PALS is based on the core attributes of Partnership, Acceptance, Learning and Sharing and aims to encourage all schools to undertake a project as part of school life that will have a positive impact on the way people relate.

It provides an opportunity for schools to consider the interaction between Indigenous and non-Indigenous members in the school community and develop a project to address social and/or environmental concerns specific to that community.

Not only do students gain a better understanding of Indigenous people and Australia’s rich Indigenous heritage, they develop a greater respect and appreciation of how the past has affected the lives of Indigenous people today.
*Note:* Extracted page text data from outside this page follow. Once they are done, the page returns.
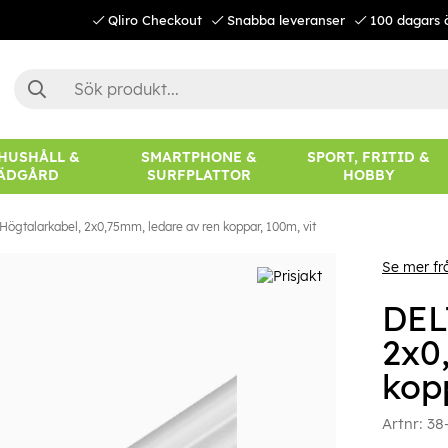
Qliro Checkout
Snabba leveranser
100 dagars 
 HUSHÅLL &
SMARTPHONE &
SPORT, FRITID &
ÄDGÅRD
SURFPLATTOR
HOBBY
ögtalarkabel, 2x0,75mm, ledare av ren koppar, 100m, vit
Se mer f
DEL
2x0
kop
Artnr:
38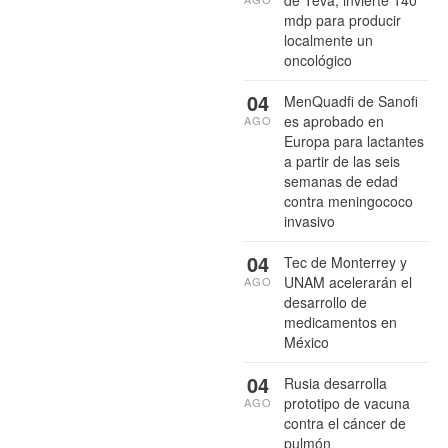
mdp para producir
localmente un
oncológico
04
MenQuadfi de Sanofi
es aprobado en
AGO
Europa para lactantes
a partir de las seis
semanas de edad
contra meningococo
invasivo
04
Tec de Monterrey y
UNAM acelerarán el
AGO
desarrollo de
medicamentos en
México
04
Rusia desarrolla
prototipo de vacuna
AGO
contra el cáncer de
pulmón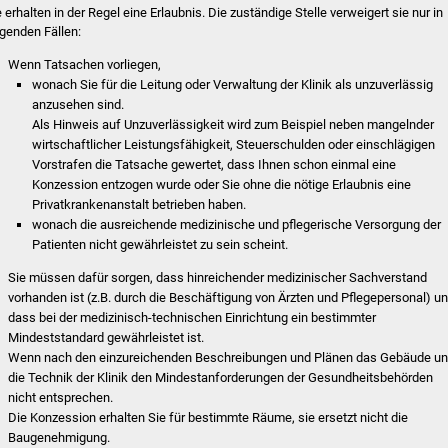
e erhalten in der Regel eine Erlaubnis. Die zuständige Stelle verweigert sie nur in
lgenden Fällen:
Wenn Tatsachen vorliegen,
wonach Sie für die Leitung oder Verwaltung der Klinik als unzuverlässig
anzusehen sind.
Als Hinweis auf Unzuverlässigkeit wird
zum Beispiel neben mangelnder
wirtschaftlicher Leistungsfähigkeit, Steuerschulden oder einschlägigen
Vorstrafen die Tatsache gewertet, dass Ihnen schon einmal eine
Konzession entzogen wurde oder Sie ohne die nötige Erlaubnis eine
Privatkrankenanstalt betr
ieben haben.
wonach die ausreichende medizinische und pflegerische Versorgung der
Patienten nicht gewährleistet zu sein scheint.
Sie müssen dafür sorgen, dass hinreichender medizinischer Sachverstand
vorhanden ist (z.B. durch die Beschäftigung von Ärzten und Pflegepersonal) u
dass bei der medizinisch-technischen Einrichtung ein bestimmter
Mindeststandard gewährleistet ist.
Wenn nach den einzureichenden Beschreibungen und Plänen das Gebäude u
die Technik der Klinik den Mindestanforderungen der Gesundheitsbehörden
nicht entsprechen.
Die Konzession erhalten Sie für bestimmte Räume, sie ersetzt nicht die
Baugenehmigung.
Teachers are important links in PALS. They act as guides and mentors, but it is the involvement of students that is key to a successful PALS project. If students own and understand the project they will learn more and be able to share more with others.

PALS participants contribute to building a better society – a place ultimately free of racism and prejudice and instead filled with harmony, hope, understanding and acceptance.

Curriculum Links

PALS is closely aligned to the Society and Environment syllabus, particularly in the outcome areas of Investigation, Communication and Participation; Culture; Time, Continuity and Change; and Active Citizenship.

It does this by encouraging schools to take Aboriginal Studies beyond the classroom. Face-to-face encounters and hands-on learning, in partnership with the Indigenous and broader community, creates an opportunity for all those involved to accept, learn and share with each other.

PALS also supports and promotes the five clusters of core shared values that underpin the Curriculum Framework by dispelling some of the myths, building a shared pride in Indigenous heritage, and helping to create an environment in which optimism, harmony and respect thrive.

As an example Moerlina Primary School’s 2005 PALS project ‘Coonana Camps’ provided an opportunity for the school to promote key concepts and themes such as social justice, participation, human rights, cultural diversity and respect. Students from Moerlina worked in partnership with students from Tranby Primary School to produce a DVD on Local Community. Positive relationships between Indigenous and non-Indigenous students developed as they worked collaboratively on the activities and shared information about lifestyles and environment.

Students were empowered to take the lead at every stage by contacting and interviewing community members to storyboard, film, edit, promote and launch the film. This approach supported the school’s use of student-centred learning.  Moerlina’s PALS project was also a meaningful action-learning activity where students worked collaboratively though the inquiry process. Together students researched aspects of the local community, such as facilities and businesses, culture and recreation to gain a better understanding of the environment they lived in.


Moerlina’s project won them a Highly Commended Award in the 2005 PALS Awards.

Links to other major learning areas

A PALS project can assist teachers in meeting learning outcomes in more than one learning area.

For Moerlina PS, the primary learning focus was Society and the Environment, but English, art and technology skills were also practiced as part of the PALS project.

In other PALS examples, students developed and monitored the project budget allowing teachers to incorporate Mathematics outcomes.

Lesson Plans

PALS also encourages schools to consider looking beyond Society and the Environment as the exclusive learning area for Indigenous education. The Department of Education and Training’s Aboriginal Perspectives Across the Curriculum (APAC) initiative has developed more than 150 sample lesson plans that feature an Aboriginal context in all phases of schooling and in all learning areas.

Teaching APAC assists students to explore the viewpoint of Aboriginal people on a range of issues such as reconciliation, social justice and equality.

The APAC lesson plan ‘Caring for Wetlands – the Noongar way’ is focused on the Mathematics and Science learning areas but also incorporates aspects of English, Health and Physical Education, LOTE, and Society and Environment. A class studying this topic could build in a PALS project that investigates the cultural significance of a wetland in their local area. This could give students their first real opportunity to interact with Indigenous people in a positive way and build better relationships.

PALS supporting Education for Sustainability

Moerlina Primary School was one of the first schools to adopt an Education for Sustainability (EfS) approach. EfS is a WA Sustainability in Schools initiative (AuSSI-WA) aimed at integrating existing environmental and social education programs into a coordinated framework.


At present, most WA schools practice many elements of sustainability of Education for Sustainability through such areas as utilities management, bushland and dune protection schemes, reconciliation and other social (student wellbeing) programs.


The AuSSI - WA takes it to the ‘next level’ by encouraging the use of sustainability as a context for teaching and learning as part of a whole-school approach. Embedding sustainability within the culture of the school community is the overarching goal of this initiative.
A PALS project could promote sustainability as it relates to Indigenous culture.

Each year schools or classes that complete a project can enter the PALS Awards and win great prizes for themselves and their school.